My only saving grace was that I never let jealousy consume me over the bond my brother shared with both our parents. I understood their obsession with him because he was my favorite person in the world too. If it weren't for Maya, the guilt I carried over his death would've killed me.

Guilt for not believing him when he knew that his patient was a human traffic victim. Guilt for being persuaded into tailing a criminal, when we should've waited for the police. Guilt for losing sight of him in the busy train station, which allowed some lunatic to stab him. Guilt over needing to find comfort in Maya's arms, the exact minute he started bleeding out. Guilt over letting him die alone and afraid, when it was my job as his big sister to protect him.

Maya made sure that I knew that I still had another half of a whole to cling onto after I lost him, and that it was possible to breath without him, no matter how much it hurt. She's the reason I was able to work through my past so fast with Dr. Hilliam. Because she already carried me through the worst of it.

Now my therapist wants me to keep avoiding Maya in order for me to make my own decision, unbiased of her opinion, while in the same breath, asking me to talk to my tormentor. "Why do you think he reached out?" That was the same question I asked myself when I received an email from him, out of the blue, asking me to call him.

After ignoring the email for a few days, he sent another one stating that he wanted to apologize for the pain he caused me. From the emotional and verbal abuse I had to endure as a child and as a grown woman, to condemning my marriage with Maya when I told him about her, and everything that happened in between.

"He's asking for forgiveness, which makes me think that he's either dying or becoming senile. Or most likely, he's trying to appease Paula and using me as a chess piece in his little game of manipulation." Paula has been kind enough to send me weekly updates on my father's health and promised me that he was still taking his medicine and has become a wonderful man. I call la porcheria on the whole thing.

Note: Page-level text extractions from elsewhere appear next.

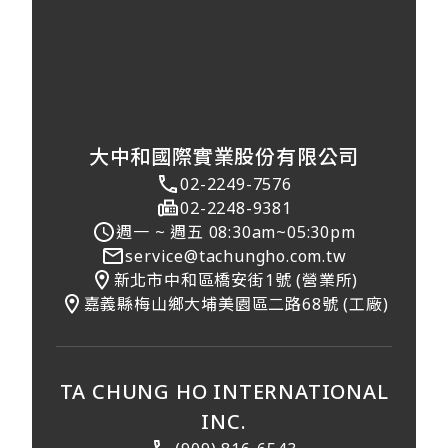
大中和國際實業股份有限公司
02-2249-7576
02-2248-9381
週一 ~ 週五 08:30am~05:30pm
service@tachungho.com.tw
新北市中和區橋安街1號 (營業所)
嘉義縣梅山鄉大埔美園區二路68號 (工廠)
TA CHUNG HO INTERNATIONAL
INC.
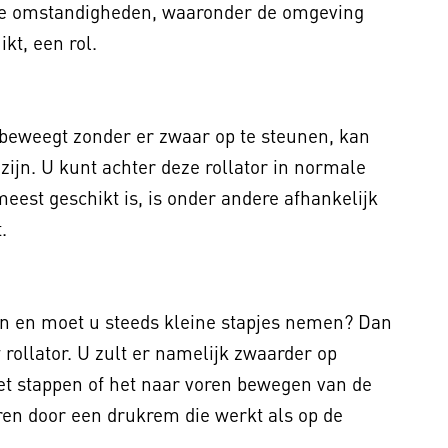
de omstandigheden, waaronder de omgeving
kt, een rol.
rtbeweegt zonder er zwaar op te steunen, kan
zijn. U kunt achter deze rollator in normale
eest geschikt is, is onder andere afhankelijk
.
n en moet u steeds kleine stapjes nemen? Dan
rollator. U zult er namelijk zwaarder op
et stappen of het naar voren bewegen van de
uren door een drukrem die werkt als op de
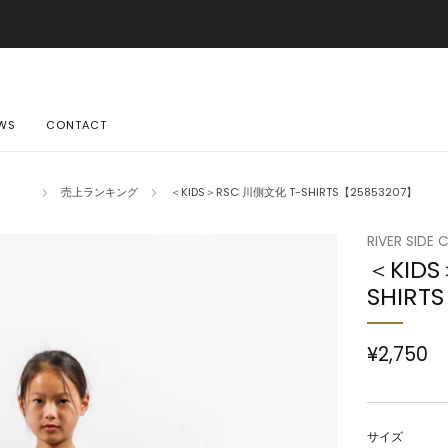
ご購入金額10,500円(税込)以上で送料無料
詳しくはこちら
WS
CONTACT
売上ランキング
＜KIDS＞RSC 川側文化 T-SHIRTS【25853207】
RIVER SIDE 
＜KIDS
SHIRT
¥2,750
サイズ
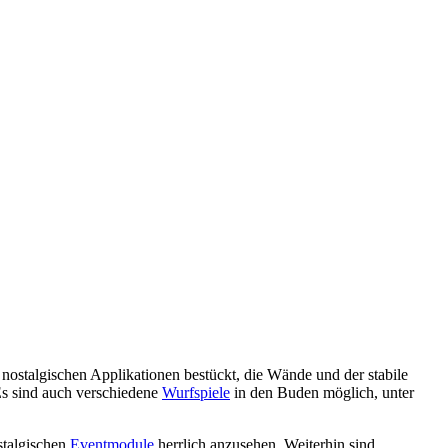
t nostalgischen Applikationen bestückt, die Wände und der stabile
Es sind auch verschiedene
Wurfspiele
in den Buden möglich, unter
stalgischen
Eventmodule
herrlich anzusehen. Weiterhin sind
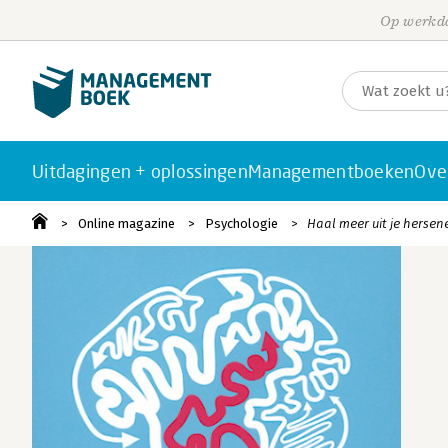
Op werkda
Uitdagingen + oplossingen
Managementboeken
Ove
Online magazine
Psychologie
Haal meer uit je herse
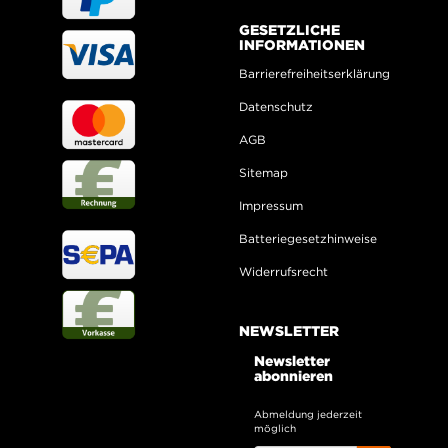
GESETZLICHE
INFORMATIONEN
Barrierefreiheitserklärung
Datenschutz
AGB
Sitemap
Impressum
Batteriegesetzhinweise
Widerrufsrecht
NEWSLETTER
Newsletter
abonnieren
Abmeldung jederzeit
möglich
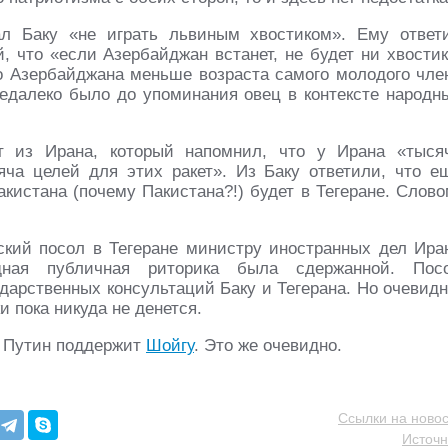
л Баку «не играть львиным хвостиком». Ему ответ
 что «если Азербайджан встанет, не будет ни хвостик
го Азербайджана меньше возраста самого молодого чле
недалеко было до упоминания овец в контексте народн
т из Ирана, который напомнил, что у Ирана «тыся
ча целей для этих ракет». Из Баку ответили, что е
акистана (почему Пакистана?!) будет в Тегеране. Слово
ский посол в Тегеране министру иностранных дел Ира
дная публичная риторика была сдержанной. Пос
дарственных консультаций Баку и Тегерана. Но очевидн
 пока никуда не денется.
? Путин поддержит
Шойгу
. Это же очевидно.
Ссылки на новос
Источн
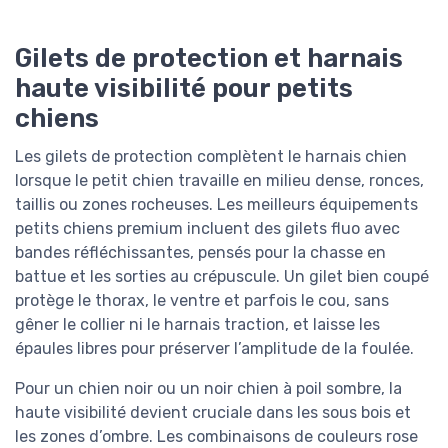
Gilets de protection et harnais
haute visibilité pour petits
chiens
Les gilets de protection complètent le harnais chien
lorsque le petit chien travaille en milieu dense, ronces,
taillis ou zones rocheuses. Les meilleurs équipements
petits chiens premium incluent des gilets fluo avec
bandes réfléchissantes, pensés pour la chasse en
battue et les sorties au crépuscule. Un gilet bien coupé
protège le thorax, le ventre et parfois le cou, sans
gêner le collier ni le harnais traction, et laisse les
épaules libres pour préserver l’amplitude de la foulée.
Pour un chien noir ou un noir chien à poil sombre, la
haute visibilité devient cruciale dans les sous bois et
les zones d’ombre. Les combinaisons de couleurs rose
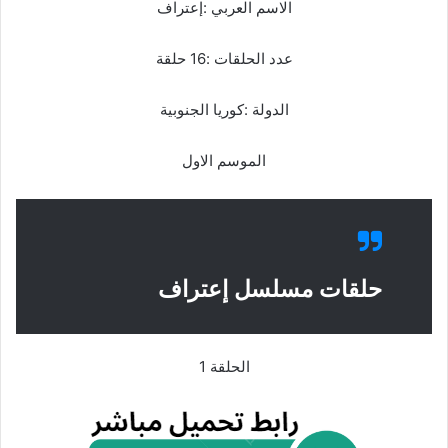
الاسم العربي :إعتراف
عدد الحلقات :16 حلقة
الدولة :كوريا الجنوبية
الموسم الاول
حلقات مسلسل إعتراف
الحلقة 1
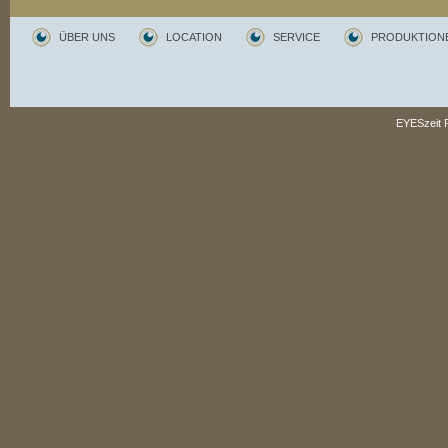
ÜBER UNS
LOCATION
SERVICE
PRODUKTION
EYESzeit P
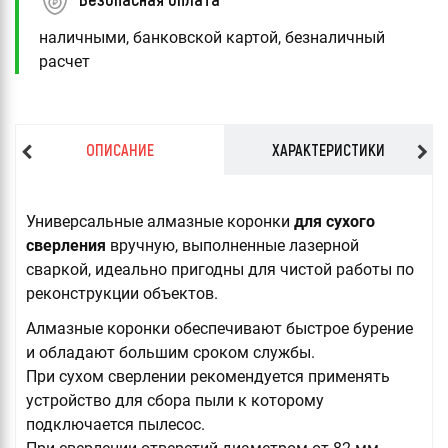
наличными, банковской картой, безналичный
расчет
ОПИСАНИЕ
ХАРАКТЕРИСТИКИ
Универсальные алмазные коронки
для сухого
сверления
вручную, выполненные лазерной
сваркой, идеально пригодны для чистой работы по
реконструкции объектов.
Алмазные коронки обеспечивают быстрое бурение
и обладают большим сроком службы.
При сухом сверлении рекомендуется применять
устройство для сбора пыли к которому
подключается пылесос.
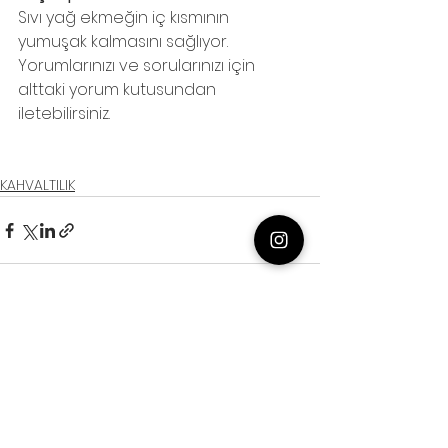
Sıvı yağ ekmeğin iç kısmının 
yumuşak kalmasını sağlıyor.
Yorumlarınızı ve sorularınızı için 
alttaki yorum kutusundan 
iletebilirsiniz.
KAHVALTILIK
Hepsini Gör
Son Yazılar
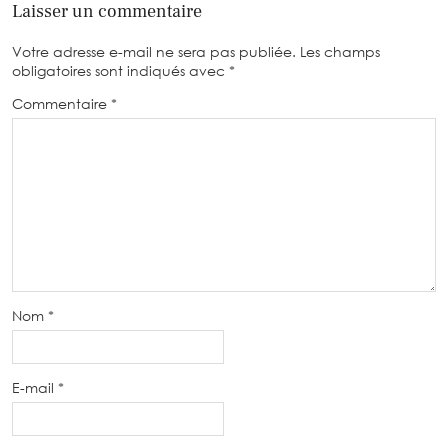
Laisser un commentaire
Votre adresse e-mail ne sera pas publiée.
Les champs
obligatoires sont indiqués avec
*
Commentaire
*
Nom
*
E-mail
*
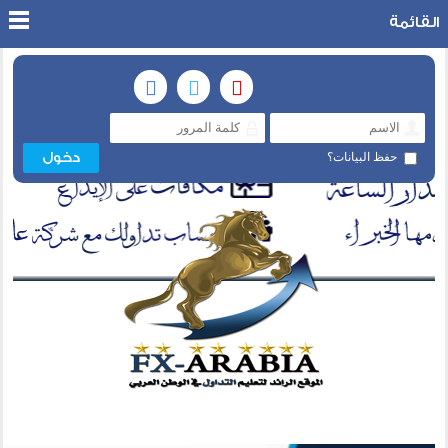
القائمة
حفظ البيانات؟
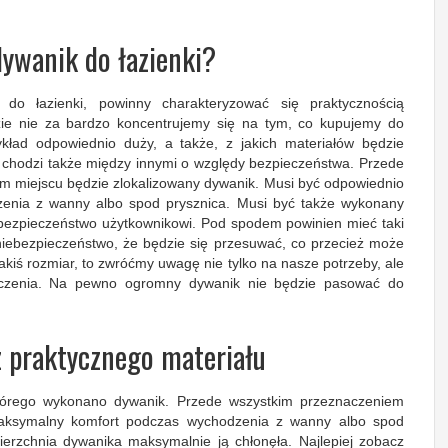
dywanik do łazienki?
ć do łazienki, powinny charakteryzować się praktycznością
zie nie za bardzo koncentrujemy się na tym, co kupujemy do
zykład odpowiednio duży, a także, z jakich materiałów będzie
chodzi także między innymi o względy bezpieczeństwa. Przede
im miejscu będzie zlokalizowany dywanik. Musi być odpowiednio
zenia z wanny albo spod prysznica. Musi być także wykonany
 bezpieczeństwo użytkownikowi. Pod spodem powinien mieć taki
e niebezpieczeństwo, że będzie się przesuwać, co przecież może
akiś rozmiar, to zwróćmy uwagę nie tylko na nasze potrzeby, ale
zczenia. Na pewno ogromny dywanik nie będzie pasować do
 praktycznego materiału
którego wykonano dywanik. Przede wszystkim przeznaczeniem
maksymalny komfort podczas wychodzenia z wanny albo spod
erzchnia dywanika maksymalnie ją chłonęła. Najlepiej zobacz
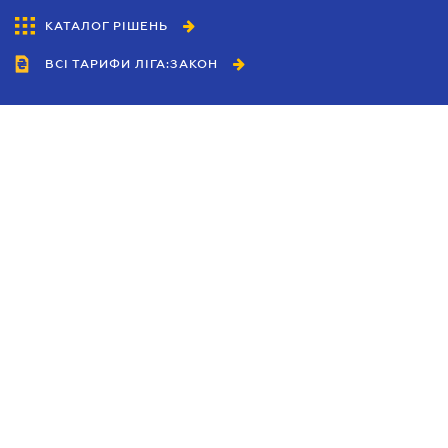
КАТАЛОГ РІШЕНЬ
ВСІ ТАРИФИ ЛІГА:ЗАКОН
Співробітництво
Агенти
Дилери
Політика конфіденційності
Умови використання сайту
Реклама
Блог
Новини компанії
Керівництва
Каталоги компаній
Теми в центрі уваги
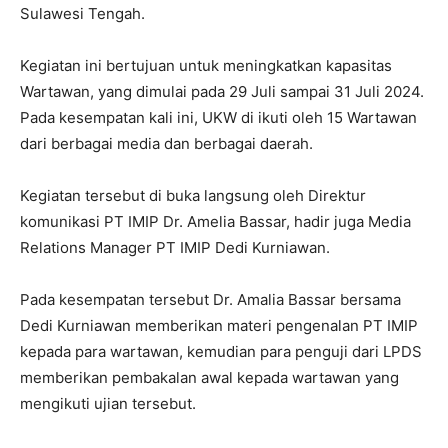
Sulawesi Tengah.
Kegiatan ini bertujuan untuk meningkatkan kapasitas
Wartawan, yang dimulai pada 29 Juli sampai 31 Juli 2024.
Pada kesempatan kali ini, UKW di ikuti oleh 15 Wartawan
dari berbagai media dan berbagai daerah.
Kegiatan tersebut di buka langsung oleh Direktur
komunikasi PT IMIP Dr. Amelia Bassar, hadir juga Media
Relations Manager PT IMIP Dedi Kurniawan.
Pada kesempatan tersebut Dr. Amalia Bassar bersama
Dedi Kurniawan memberikan materi pengenalan PT IMIP
kepada para wartawan, kemudian para penguji dari LPDS
memberikan pembakalan awal kepada wartawan yang
mengikuti ujian tersebut.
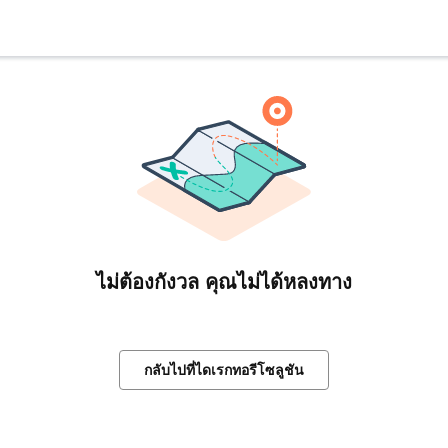
ไม่ต้องกังวล คุณไม่ได้หลงทาง
กลับไปที่ไดเรกทอรีโซลูชัน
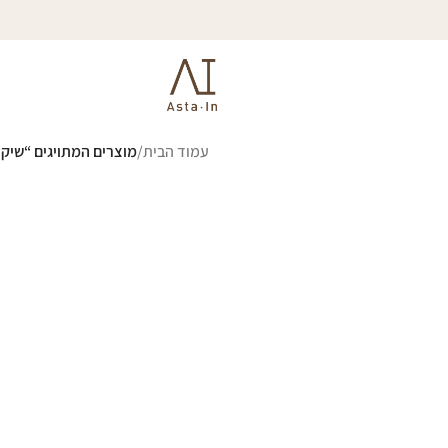
עמוד הבית
/
מוצרים המתויגים “שיקו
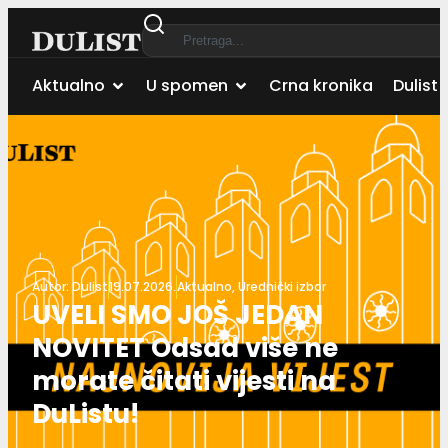
Aktualno
U spomen
Crna kronika
Dulist 
Autor:
Dulist
19.07.2026.
Aktualno
,
Urednički izbor
UVELI SMO JOŠ JEDAN
NOVITET Odsad više ne
morate čitati vijesti na
DuListu!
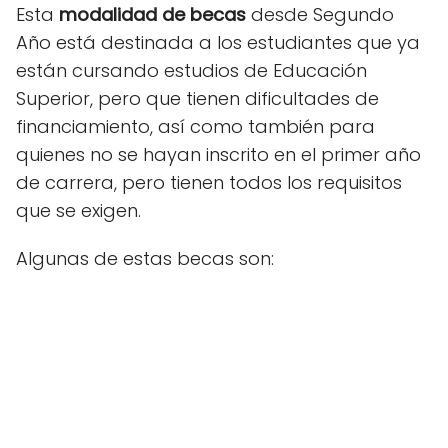
Esta
modalidad de becas
desde Segundo
Año está destinada a los estudiantes que ya
están cursando estudios de Educación
Superior, pero que tienen dificultades de
financiamiento, así como también para
quienes no se hayan inscrito en el primer año
de carrera, pero tienen todos los requisitos
que se exigen.
Algunas de estas becas son:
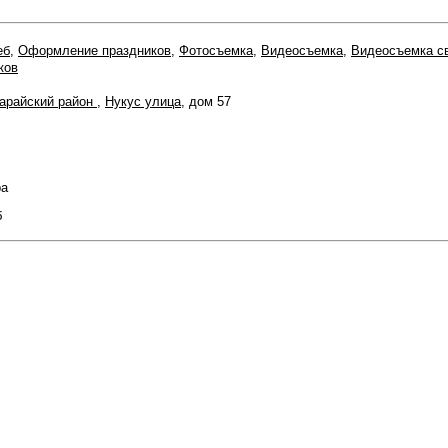
еб
,
Оформление праздников
,
Фотосъемка
,
Видеосъемка
,
Видеосъемка с
ков
арайский район
,
Нукус улица
, дом 57
ра
б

"When we talked about your father before, you mentioned how he's never apologized for anything in his entire life. The picture you painted of him was one of ruthlessness, unrelenting pride, and misogyny. Isn't there a small part of you that sees his attempt to make amends as a step forward? That you could be allowed to feel positive feelings towards your father?" I roll my eyes at Dr. Hilliam and shake my head.

Let them who live in glass houses be the first to cast a stone. "When can I see Maya again?" I steel my gaze when he sighs loudly at my abrupt change of subject, but I become frustrated when he doesn't relent like I thought he would. I've seen Maya give this same stare to people a lot scarier than Dr. Hilliam, watching them scamper and bump into each other in their haste to get away. Why couldn't that intimidation rub off on me?

"I'm not choosing your dad's side, Carina. Helping you is all I care about here. Which is why I think having that talk with your father will be nothing but beneficial for you. Either repairing the damage done or finding closure on that chapter on your past so you can move on with a pure heart, leaving the hate and resentment behind." He spins his chair around and bends over to search for something on the shelves against the wall.

He pulls out a bright yellow notebook with a matching pen and slides it across his desk to me. I raise my eyebrow at him. "Tell him everything that he has done that made you feel the way you do about him. Get everything off your chest and give him something to work off of. If he doesn't respond, then you leave your baggage on his doorstep. Let it become his cross to bear and relieve yourself from that burden. No harm done."

He shrugs his shoulders and blows imaginary dust out of his palm, an indication that I should let it go. "But if he wants to earn his place in your life, then don't close your heart to it and let the 'what if' taint your soul." He pushes himself up on his forearm to lean closer to me.